Hamas launches rocket attack towards Tel Aviv area
Hamas says it has launched a "big" rocket attack at the Tel Aviv area in central Israel. At least eight rockets were launched from the Rafah area in southern Gaza, the Israeli military said, adding that several were intercepted. No injuries were reported, BBC reports.
It is the first time in nearly four months that Hamas has attacked central Israel, and comes as Israel carries out a military operation in Rafah, defying a ruling by the UN's top court.
It also comes as truce talks aimed at ending the conflict are expected to resume on Tuesday.

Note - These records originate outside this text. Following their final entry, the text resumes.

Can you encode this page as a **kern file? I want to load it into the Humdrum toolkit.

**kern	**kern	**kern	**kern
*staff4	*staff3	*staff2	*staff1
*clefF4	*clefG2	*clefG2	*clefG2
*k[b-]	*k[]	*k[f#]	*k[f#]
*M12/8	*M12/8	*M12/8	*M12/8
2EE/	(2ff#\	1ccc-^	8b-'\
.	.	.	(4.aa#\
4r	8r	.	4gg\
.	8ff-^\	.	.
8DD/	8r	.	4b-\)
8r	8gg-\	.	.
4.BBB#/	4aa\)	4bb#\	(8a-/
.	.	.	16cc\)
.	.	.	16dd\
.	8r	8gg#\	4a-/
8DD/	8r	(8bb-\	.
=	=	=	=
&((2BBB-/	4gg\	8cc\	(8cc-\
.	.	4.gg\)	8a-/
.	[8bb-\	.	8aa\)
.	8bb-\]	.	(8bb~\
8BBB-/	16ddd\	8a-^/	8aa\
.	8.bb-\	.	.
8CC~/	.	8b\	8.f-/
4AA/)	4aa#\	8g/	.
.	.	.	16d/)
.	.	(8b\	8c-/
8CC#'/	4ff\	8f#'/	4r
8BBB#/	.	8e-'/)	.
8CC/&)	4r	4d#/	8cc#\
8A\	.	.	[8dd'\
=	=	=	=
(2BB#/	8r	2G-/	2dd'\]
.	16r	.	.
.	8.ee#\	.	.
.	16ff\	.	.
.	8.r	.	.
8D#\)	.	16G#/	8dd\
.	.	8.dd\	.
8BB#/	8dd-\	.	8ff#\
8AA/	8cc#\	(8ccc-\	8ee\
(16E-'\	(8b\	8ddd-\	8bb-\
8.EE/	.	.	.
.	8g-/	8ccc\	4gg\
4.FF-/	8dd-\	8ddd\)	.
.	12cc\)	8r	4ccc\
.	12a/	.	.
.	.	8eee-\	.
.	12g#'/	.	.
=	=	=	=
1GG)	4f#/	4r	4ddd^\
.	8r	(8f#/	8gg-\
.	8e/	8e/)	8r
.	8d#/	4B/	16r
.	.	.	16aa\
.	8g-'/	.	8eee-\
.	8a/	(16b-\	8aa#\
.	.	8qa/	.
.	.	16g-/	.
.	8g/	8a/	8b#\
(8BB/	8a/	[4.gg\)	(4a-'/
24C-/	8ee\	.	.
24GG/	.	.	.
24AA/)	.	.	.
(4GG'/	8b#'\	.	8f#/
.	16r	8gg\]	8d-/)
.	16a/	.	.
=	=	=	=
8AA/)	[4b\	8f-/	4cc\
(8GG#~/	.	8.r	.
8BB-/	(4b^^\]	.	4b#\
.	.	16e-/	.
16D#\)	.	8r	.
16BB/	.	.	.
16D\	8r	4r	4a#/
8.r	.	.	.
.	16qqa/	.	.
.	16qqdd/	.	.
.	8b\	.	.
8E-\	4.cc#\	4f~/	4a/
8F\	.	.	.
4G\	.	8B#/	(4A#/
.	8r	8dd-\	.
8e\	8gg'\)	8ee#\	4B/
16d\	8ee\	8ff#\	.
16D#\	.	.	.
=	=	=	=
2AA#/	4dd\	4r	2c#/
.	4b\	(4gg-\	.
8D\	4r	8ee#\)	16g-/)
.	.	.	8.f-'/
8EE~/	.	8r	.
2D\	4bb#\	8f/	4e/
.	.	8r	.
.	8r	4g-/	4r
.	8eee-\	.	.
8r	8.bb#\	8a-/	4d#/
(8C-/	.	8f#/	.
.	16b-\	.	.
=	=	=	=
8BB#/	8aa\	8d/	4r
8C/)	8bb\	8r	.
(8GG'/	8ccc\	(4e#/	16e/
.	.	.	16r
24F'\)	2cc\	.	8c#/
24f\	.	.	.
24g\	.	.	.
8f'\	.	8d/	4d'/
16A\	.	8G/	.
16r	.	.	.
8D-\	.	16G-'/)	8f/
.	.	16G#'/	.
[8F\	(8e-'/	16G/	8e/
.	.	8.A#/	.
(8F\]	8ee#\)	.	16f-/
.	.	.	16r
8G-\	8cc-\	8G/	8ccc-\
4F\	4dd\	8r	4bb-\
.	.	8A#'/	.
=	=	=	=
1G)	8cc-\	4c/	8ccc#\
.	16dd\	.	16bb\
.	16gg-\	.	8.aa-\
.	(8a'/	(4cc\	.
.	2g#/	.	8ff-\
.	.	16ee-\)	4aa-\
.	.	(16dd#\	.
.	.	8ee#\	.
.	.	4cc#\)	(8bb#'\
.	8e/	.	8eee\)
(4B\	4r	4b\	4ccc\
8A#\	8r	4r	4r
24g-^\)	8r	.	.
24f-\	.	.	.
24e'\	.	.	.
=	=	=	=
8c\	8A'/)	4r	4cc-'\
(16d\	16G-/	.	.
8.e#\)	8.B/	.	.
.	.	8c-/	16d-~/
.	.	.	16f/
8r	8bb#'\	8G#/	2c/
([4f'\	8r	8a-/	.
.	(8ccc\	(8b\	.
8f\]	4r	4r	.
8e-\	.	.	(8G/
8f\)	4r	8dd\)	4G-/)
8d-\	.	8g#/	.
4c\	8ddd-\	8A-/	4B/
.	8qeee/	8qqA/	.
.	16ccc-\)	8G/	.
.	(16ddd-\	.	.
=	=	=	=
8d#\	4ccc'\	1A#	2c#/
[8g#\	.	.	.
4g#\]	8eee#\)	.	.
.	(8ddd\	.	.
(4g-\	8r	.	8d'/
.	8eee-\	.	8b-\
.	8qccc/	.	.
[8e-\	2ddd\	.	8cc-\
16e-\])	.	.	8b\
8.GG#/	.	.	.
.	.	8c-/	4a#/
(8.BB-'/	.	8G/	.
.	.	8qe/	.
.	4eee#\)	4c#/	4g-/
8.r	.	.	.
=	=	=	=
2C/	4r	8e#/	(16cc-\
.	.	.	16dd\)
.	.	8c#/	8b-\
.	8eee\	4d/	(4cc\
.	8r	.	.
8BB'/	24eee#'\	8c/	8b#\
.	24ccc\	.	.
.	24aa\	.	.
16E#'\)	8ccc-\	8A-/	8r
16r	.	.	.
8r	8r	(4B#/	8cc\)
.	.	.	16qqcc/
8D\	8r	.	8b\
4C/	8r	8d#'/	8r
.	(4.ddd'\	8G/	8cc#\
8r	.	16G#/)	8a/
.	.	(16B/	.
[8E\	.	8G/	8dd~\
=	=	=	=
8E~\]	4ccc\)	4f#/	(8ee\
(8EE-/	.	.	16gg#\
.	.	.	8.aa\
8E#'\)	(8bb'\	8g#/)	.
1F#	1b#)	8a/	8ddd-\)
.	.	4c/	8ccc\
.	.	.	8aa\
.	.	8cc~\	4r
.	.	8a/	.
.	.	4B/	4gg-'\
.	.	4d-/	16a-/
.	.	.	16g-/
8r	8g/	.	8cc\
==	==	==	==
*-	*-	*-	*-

A degree of normality had returned to Tel Aviv - the economic centre of Israel - since it was last attacked in January. Sirens also sounded in other Israeli cities and towns, including Herzliya and Petah Tikva.
Israeli media published footage of missile fragments in the garden of a building in Herzliya. Other footage appeared to show shrapnel damage to a bedroom in a house.
A different video showed a large crater apparently created by a rocket in an open area near the central town of Kfar Saba. The military wing of Hamas, the Izzedine al-Qassam Brigades, announced the attack on its Telegram channel. It did not confirm the attack was launched from Rafah - where fighting has been reported near the Kuwaiti Hospital. Palestinian media reported that at least one person had been killed and several others injured in an Israeli air strike on a residential home in central Rafah.
The reports said many of the wounded were taken to the Kuwaiti Hospital.
Israel began its offensive in the southern Gaza city about three weeks ago, vowing to destroy what it said were the remaining Hamas battalions there.
The UN says more than 800,000 Palestinians have fled the southern city. About 1.5 million had been sheltering from the fighting elsewhere in Gaza there.
Israel's military campaign in Gaza began after gunmen from Hamas attacked Israel on 7 October, killing about 1,200 people and taking 252 others back to Gaza as hostages.
At least 35,800 Palestinians have been killed in the war since then, according to Gaza's Hamas-run health ministry.